Bartolomé Esteban Murillo, St Francis of Assisi


Titian, Pope Alexander VI Presenting Bishop Jacopo Pesaro to St Peter

Although you do have to live with the natural light or artificial light you can get, and both were pretty good in the restored neoclassical galleries at the museum, I do think that the use of greys in period building restoration displaying art and in museum galleries for walls is misplaced. The human eye distinguishes between shades of grey with difficulty and the mix of resulting colour casts and shadow that may result in grey rooms also inhibits the eye from seeing the non-monochrome colour that is there.

Many mobile phone sensors and camera sensors also convert near white to grey or beige casts - the same artwork photographed from two angles can appear alternatively with grey and beige casts - rather than the colours the viewer perceived [2]. You do get to wonder if the dominating use of greys and beiges in interior design is simply to get a blending photograph come what may.

I saw no use of grey internal decoration in the galleries I visited [3].

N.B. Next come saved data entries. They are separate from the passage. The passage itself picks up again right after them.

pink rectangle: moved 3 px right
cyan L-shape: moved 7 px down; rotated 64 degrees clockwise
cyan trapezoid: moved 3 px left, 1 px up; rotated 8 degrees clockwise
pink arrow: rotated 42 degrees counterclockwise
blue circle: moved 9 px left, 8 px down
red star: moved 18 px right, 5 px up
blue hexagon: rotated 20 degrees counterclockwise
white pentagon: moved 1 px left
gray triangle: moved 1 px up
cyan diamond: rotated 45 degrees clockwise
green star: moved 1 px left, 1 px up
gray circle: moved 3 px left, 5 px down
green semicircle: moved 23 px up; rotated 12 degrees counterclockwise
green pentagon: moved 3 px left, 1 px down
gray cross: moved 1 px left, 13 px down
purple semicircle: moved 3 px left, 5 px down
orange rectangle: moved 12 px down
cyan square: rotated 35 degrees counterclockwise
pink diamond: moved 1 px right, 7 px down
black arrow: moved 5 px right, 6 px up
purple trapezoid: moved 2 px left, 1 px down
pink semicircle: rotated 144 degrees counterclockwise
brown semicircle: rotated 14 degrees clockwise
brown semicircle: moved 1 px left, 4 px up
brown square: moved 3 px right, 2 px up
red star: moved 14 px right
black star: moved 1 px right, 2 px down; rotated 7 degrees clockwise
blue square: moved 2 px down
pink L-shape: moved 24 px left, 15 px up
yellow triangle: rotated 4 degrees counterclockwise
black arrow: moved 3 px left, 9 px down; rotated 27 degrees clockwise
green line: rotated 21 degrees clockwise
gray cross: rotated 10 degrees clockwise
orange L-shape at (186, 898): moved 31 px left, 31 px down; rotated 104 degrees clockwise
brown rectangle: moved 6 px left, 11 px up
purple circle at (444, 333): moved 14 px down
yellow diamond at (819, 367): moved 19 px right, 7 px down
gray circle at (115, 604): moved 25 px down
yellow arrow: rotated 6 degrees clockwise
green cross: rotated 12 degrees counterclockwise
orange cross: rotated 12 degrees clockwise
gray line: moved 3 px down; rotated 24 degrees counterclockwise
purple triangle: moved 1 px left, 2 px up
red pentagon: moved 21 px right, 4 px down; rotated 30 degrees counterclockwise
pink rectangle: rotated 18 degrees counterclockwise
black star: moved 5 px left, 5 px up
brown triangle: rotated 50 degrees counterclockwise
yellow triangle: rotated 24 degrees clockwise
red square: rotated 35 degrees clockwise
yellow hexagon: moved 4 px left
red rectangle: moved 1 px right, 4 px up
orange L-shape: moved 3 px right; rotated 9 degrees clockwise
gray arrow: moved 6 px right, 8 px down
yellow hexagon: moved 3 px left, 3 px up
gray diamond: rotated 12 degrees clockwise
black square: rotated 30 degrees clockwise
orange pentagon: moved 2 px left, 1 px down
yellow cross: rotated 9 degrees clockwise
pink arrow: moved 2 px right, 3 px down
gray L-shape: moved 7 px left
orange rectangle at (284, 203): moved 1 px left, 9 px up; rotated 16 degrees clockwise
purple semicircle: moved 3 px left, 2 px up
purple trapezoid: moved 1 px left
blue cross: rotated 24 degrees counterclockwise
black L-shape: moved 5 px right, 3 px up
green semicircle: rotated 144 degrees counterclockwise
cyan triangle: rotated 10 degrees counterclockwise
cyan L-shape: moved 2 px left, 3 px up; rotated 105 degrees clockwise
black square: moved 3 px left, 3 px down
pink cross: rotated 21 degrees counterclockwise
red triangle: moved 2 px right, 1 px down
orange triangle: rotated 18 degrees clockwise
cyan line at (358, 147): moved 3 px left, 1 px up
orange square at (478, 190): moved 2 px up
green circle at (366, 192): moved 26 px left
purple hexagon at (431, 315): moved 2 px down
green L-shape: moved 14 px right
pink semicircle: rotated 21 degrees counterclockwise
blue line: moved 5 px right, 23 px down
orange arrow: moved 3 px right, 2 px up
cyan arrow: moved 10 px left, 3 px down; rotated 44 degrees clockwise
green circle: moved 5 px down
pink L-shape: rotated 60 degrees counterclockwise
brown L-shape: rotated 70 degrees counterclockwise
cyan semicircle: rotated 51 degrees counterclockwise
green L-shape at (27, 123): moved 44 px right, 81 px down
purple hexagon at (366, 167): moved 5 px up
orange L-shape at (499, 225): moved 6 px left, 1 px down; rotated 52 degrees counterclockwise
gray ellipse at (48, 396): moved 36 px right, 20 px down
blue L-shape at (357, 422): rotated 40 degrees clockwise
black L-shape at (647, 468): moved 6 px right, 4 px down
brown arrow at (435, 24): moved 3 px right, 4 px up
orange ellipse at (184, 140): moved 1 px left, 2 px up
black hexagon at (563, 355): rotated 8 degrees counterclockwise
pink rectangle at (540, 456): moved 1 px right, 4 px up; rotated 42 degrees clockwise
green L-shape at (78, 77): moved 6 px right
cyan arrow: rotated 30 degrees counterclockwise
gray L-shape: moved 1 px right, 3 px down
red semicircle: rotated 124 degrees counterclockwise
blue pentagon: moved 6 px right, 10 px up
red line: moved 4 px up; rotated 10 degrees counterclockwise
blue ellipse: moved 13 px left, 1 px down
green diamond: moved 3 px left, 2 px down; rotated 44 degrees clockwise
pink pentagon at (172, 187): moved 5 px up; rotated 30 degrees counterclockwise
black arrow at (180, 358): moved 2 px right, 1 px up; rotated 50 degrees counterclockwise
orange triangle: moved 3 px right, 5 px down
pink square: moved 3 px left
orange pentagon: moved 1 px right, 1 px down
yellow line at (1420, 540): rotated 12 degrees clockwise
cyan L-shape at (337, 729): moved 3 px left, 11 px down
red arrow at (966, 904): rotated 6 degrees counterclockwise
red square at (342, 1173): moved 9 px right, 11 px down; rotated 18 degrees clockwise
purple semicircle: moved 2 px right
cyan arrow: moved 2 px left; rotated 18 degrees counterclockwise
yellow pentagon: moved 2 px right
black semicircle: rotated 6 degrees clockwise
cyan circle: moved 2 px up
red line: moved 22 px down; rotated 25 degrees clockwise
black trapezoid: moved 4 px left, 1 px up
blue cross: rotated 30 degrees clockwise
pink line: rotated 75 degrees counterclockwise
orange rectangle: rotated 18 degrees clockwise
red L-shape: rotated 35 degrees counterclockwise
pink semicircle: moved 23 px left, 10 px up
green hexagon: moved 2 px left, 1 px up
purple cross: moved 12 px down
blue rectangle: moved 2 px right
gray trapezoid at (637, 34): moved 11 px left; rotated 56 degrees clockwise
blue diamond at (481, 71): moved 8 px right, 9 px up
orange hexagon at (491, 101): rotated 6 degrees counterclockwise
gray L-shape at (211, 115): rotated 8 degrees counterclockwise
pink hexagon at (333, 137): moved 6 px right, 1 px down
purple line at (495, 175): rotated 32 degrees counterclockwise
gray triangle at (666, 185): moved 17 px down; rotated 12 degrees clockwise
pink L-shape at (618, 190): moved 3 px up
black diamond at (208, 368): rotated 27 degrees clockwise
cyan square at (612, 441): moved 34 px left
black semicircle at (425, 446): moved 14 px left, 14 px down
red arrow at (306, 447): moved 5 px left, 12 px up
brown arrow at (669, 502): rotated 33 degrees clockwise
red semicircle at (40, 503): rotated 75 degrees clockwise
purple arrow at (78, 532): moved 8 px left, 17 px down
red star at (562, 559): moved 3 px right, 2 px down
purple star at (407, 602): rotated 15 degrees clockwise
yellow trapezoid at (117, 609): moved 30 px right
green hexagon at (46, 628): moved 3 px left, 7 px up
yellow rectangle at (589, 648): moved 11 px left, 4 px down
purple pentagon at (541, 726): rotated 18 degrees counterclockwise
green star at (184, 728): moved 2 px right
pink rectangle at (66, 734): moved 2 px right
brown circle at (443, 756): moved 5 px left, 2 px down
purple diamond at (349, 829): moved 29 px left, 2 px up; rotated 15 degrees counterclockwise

In both the paintings immediately above and below, the maroon background allows both the greys in the paintings and the palate of colours used to show. We also understand what is shadow clearly. The case for coloured walls is made. When you get to the white walls, ceilings and floors of the new galleries, the colour perception for the eye is excellent and any deficiencies become those of the sensors and their software.


Maximiliaen Pauwels, The Proclamation of the Peace of Münster in the Grote Markt, Antwerp, 1649


Peter Paul Rubens, The Holy Family and the Parrot


Theo van Rysselberghe, Maria Sèthe, the Future Mrs Henry Van de Velde, 1891

Moving from the first floor galeries to the fourth floor, colour accuracy becomes important for this pointilliste work.



Amedeo Modigliani, Seated Nude, 1917


Pierre Caille, Roi Narquois, 1967


Rik Wouters, Contemplation, 1911


Ben Nicholson, Still Life (Curved Oval), 1950


Jean Brusselmans, Still Life, 1936


Jean Brusselmans, Spring, 1935



Frits Van den Berghe, Paul-Gustave Hecke and His Wife Norine De Schijver, 1923


Gustave Van De Woestyne, The Liqueur Drinkers, 1922


Fra Angelico, St Romuald Refuses Emperor Otto III Admission to the Church, 1435

So here again is a wonderfully displaced work. Yes it does look forward nearly 500 years (and it would not make a bad counterpoint to the Titian either).